Natural streams carry water over long distances so make sure you investigate where it comes from.

Don’t Swim In A Pond That’s Too Small

Your pond’s water might be perfectly safe to swim in, but if it’s too small you should avoid it anyways.

Splashing around in a small backyard pond can do a lot to damage its natural ecosystem. For example, you can very easily trample or destroy the many plants present in the pond that work hard to filter and keep the water clean. And if there are fish in the pond, you can step on them, disrupt their food source, or even introduce chemicals and bacteria from your clothes or skin that are harmful to them.

All of this is especially true if we’re talking about a small backyard pond you built yourself. These kinds of ponds are usually carefully crafted to preserve the delicate balance between plants, fish and bacteria. Humans should not be swimming in such a pond if you want to maintain its ecosystem.

But don’t despair, just make sure the pond is big enough and it will be fine for swimming. The ideal size for a backyard swimming pond is at least 25-30 feet and 6 feet deep. A pond this size will suit most individuals and families just fine while giving enough space for the surrounding plants, fish and fauna to survive and thrive.

Build Your Own Backyard Swimming Pond

If you backyard pond isn’t quite appropriate for swimming, why not build one that’s designed for it?

When planning your backyard swimming pond, keep a few important things in mind:

  • Make sure the pond is big enough – 25-30ft is usually good.
  • Make sure there is a comprehensive filtering system to keep the water clean and clear.
  • Test the water quality regularly, especially at the beginning and end of each season.
  • Consider adding docks or steps so you can get in and out of the pond safely.
Make sure your swimming pond has accessible spots for safe entry and exit.
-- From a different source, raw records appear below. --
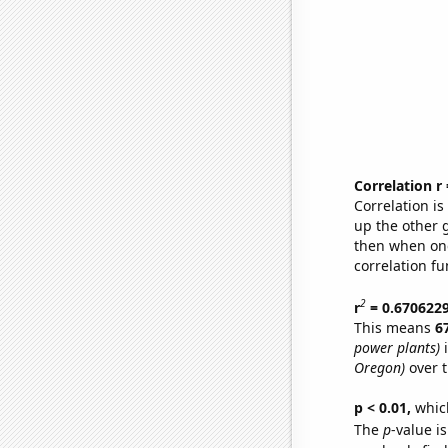
Correlation r
Correlation i
up the other go
then when one
correlation fu
2
r
= 0.670622
This means
6
power plants)
i
Oregon)
over t
p < 0.01,
which 
The
p
-value is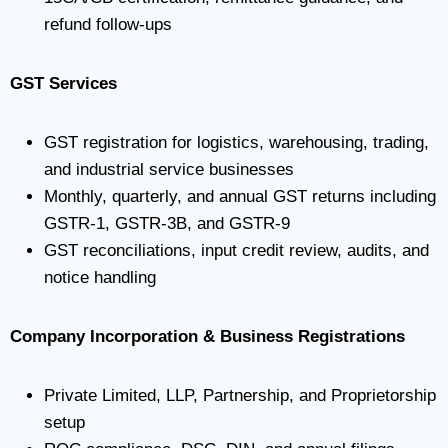
refund follow-ups
GST Services
GST registration for logistics, warehousing, trading,
and industrial service businesses
Monthly, quarterly, and annual GST returns including
GSTR-1, GSTR-3B, and GSTR-9
GST reconciliations, input credit review, audits, and
notice handling
Company Incorporation & Business Registrations
Private Limited, LLP, Partnership, and Proprietorship
setup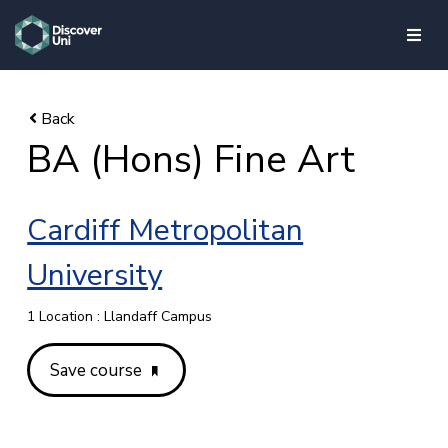
skip to main content
BA (Hons) Fine Art
Cardiff Metropolitan
University
1 Location : Llandaff Campus
Save course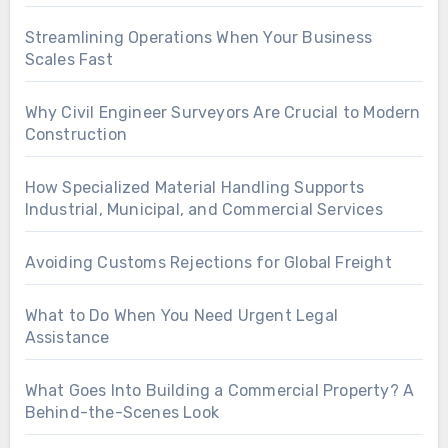
Streamlining Operations When Your Business
Scales Fast
Why Civil Engineer Surveyors Are Crucial to Modern
Construction
How Specialized Material Handling Supports
Industrial, Municipal, and Commercial Services
Avoiding Customs Rejections for Global Freight
What to Do When You Need Urgent Legal
Assistance
What Goes Into Building a Commercial Property? A
Behind-the-Scenes Look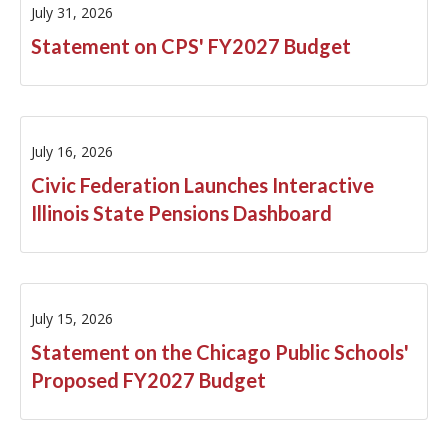
July 31, 2026
FY2025
Statement on CPS' FY2027 Budget
FY2024
FY2023
July 16, 2026
FY2021
Civic Federation Launches Interactive
Illinois State Pensions Dashboard
FY2020
FY2019
FY2018
July 15, 2026
Statement on the Chicago Public Schools'
FY2017
Proposed FY2027 Budget
FY2016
How To Build A Backyard Swimming Pond

There are lots of ways to build a swimming pond, just as there are lots of ways to build any kind of pond. These are the general set of steps you’ll be following once you’ve planned out the details.
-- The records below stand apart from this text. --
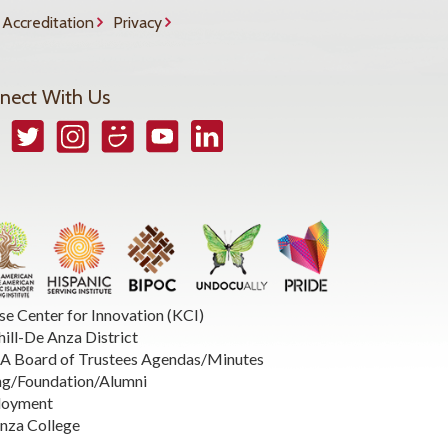
Accreditation
Privacy
nect With Us
book
Twitter
Instagram
Smugmug
YouTube
LinkedIn
se Center for Innovation (KCI)
hill-De Anza District
 Board of Trustees Agendas/Minutes
ng/Foundation/Alumni
loyment
nza College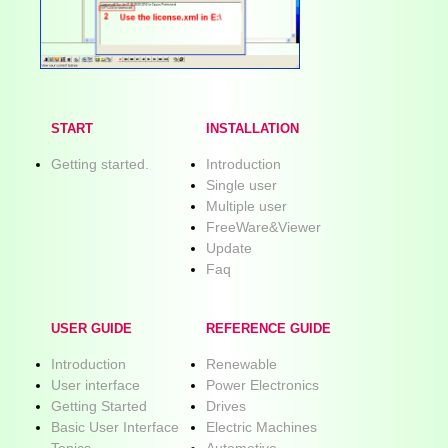
START
INSTALLATION
Getting started.
Introduction
Single user
Multiple user
FreeWare&Viewer
Update
Faq
USER GUIDE
REFERENCE GUIDE
Introduction
Renewable
User interface
Power Electronics
Getting Started
Drives
Basic User Interface
Electric Machines
Topics
Automotive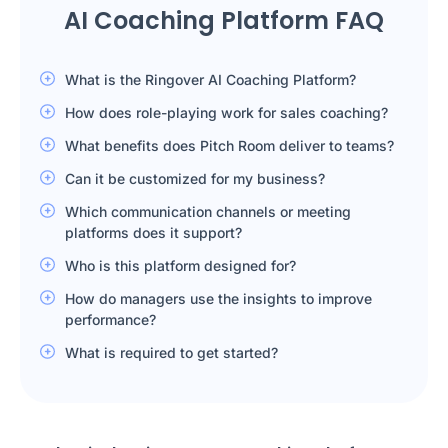
AI Coaching Platform FAQ
What is the Ringover AI Coaching Platform?
How does role-playing work for sales coaching?
What benefits does Pitch Room deliver to teams?
Can it be customized for my business?
Which communication channels or meeting
platforms does it support?
Who is this platform designed for?
How do managers use the insights to improve
performance?
What is required to get started?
  1. A swimming pond needs to be deep enough, so start with a 6 foot deep, 25-30ft hole and add a sand base, so the final depth is about 5.5 feet.
  2. Remove sharp rocks that can puncture the liner and backfill it with compaction sand.
  3. Add a pond liner to the bottom of the hole and cover it with large and small stones to protect it and give it a natural look and feel.
  4. Plan where you want to place your deck, dock, plants, deep areas and water features. Make sure you place them in areas so that people can safely enter and exit the pond without falling onto large or sharp rocks.
  5. Install a filtering system so that clean, fresh water is constantly replenishing stagnant or dirty water in the pond.
  6. Edge treatment – lay sod and go around the pond trimming excess liner and bury the rest of it with rock and mulch to make it look natural.
  7. Make sure to cover or bury any sharp edges near or around the edge of the pond to protect bare feet.

As you can see, building a swimming pond isn’t much different than building a regular pond, it just has an added emphasis on size and proper filtration.
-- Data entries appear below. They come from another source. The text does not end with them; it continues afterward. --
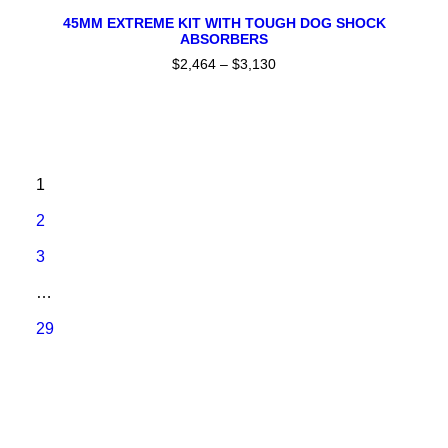
This
SELECT OPTIONS
product
45MM EXTREME KIT WITH TOUGH DOG SHOCK
ABSORBERS
has
multiple
$
2,464
–
$
3,130
Price
variants.
range:
The
$2,464
through
options
$3,130
may
be
chosen
1
on
the
2
product
page
3
…
29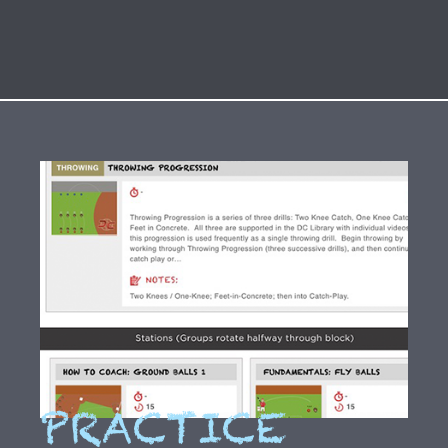
PRACTICE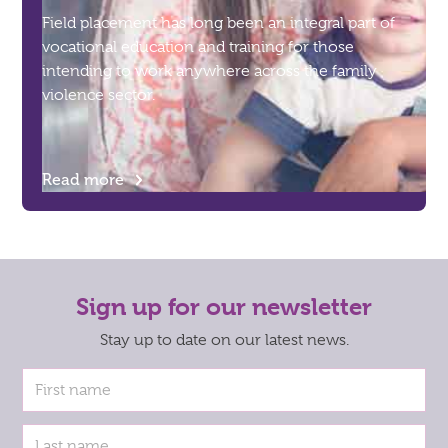
Field placement has long been an integral part of
vocational education and training for those
intending to work anywhere across the family
violence sector.
Read more
Sign up for our newsletter
Stay up to date on our latest news.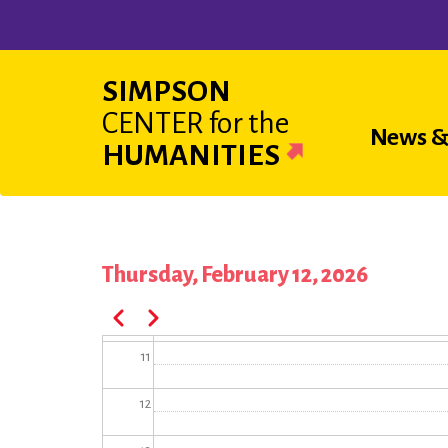
Skip
04
to
main
05
SIMPSON
content
CENTER
for the
06
Main
News &
HUMANITIES
07
navigat
08
09
Thursday, February 12, 2026
Pagination
10
Previous
Next
11
12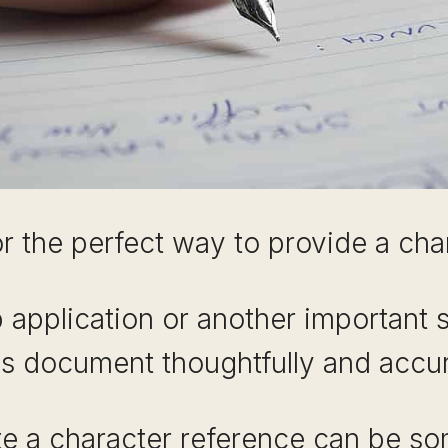
r the perfect way to provide a ch
b application or another important si
his document thoughtfully and accur
e a character reference can be s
Filtration can take many forms, from a purely mechanical system that physically pumps water through an artificial filter to a completely natural one. A natural filtration system often involves running water through a shallow area full of plants and gravel that absorbs any unwanted materials.

Final Thoughts

A pond can easily become the focal point of your property, especially when its safe for swimming.

The main thing to look out for in a swimming pond is the quality of the water. If you smell something foul or see anything dead floating on the water’s surface, it’s probably not safe for swimming. However, a pond with water that’s been thoroughly tested and kept clean throughout the year can be safely used for swimming.

Test your backyard swimming pond regularly to make sure there aren’t harmful levels of e. coli and other unwanted bacteria. This way you can avoid getting sick or even worse in some extreme cases.

Algae, on the other hand, is usually safe to swim near even if it’s a little gross.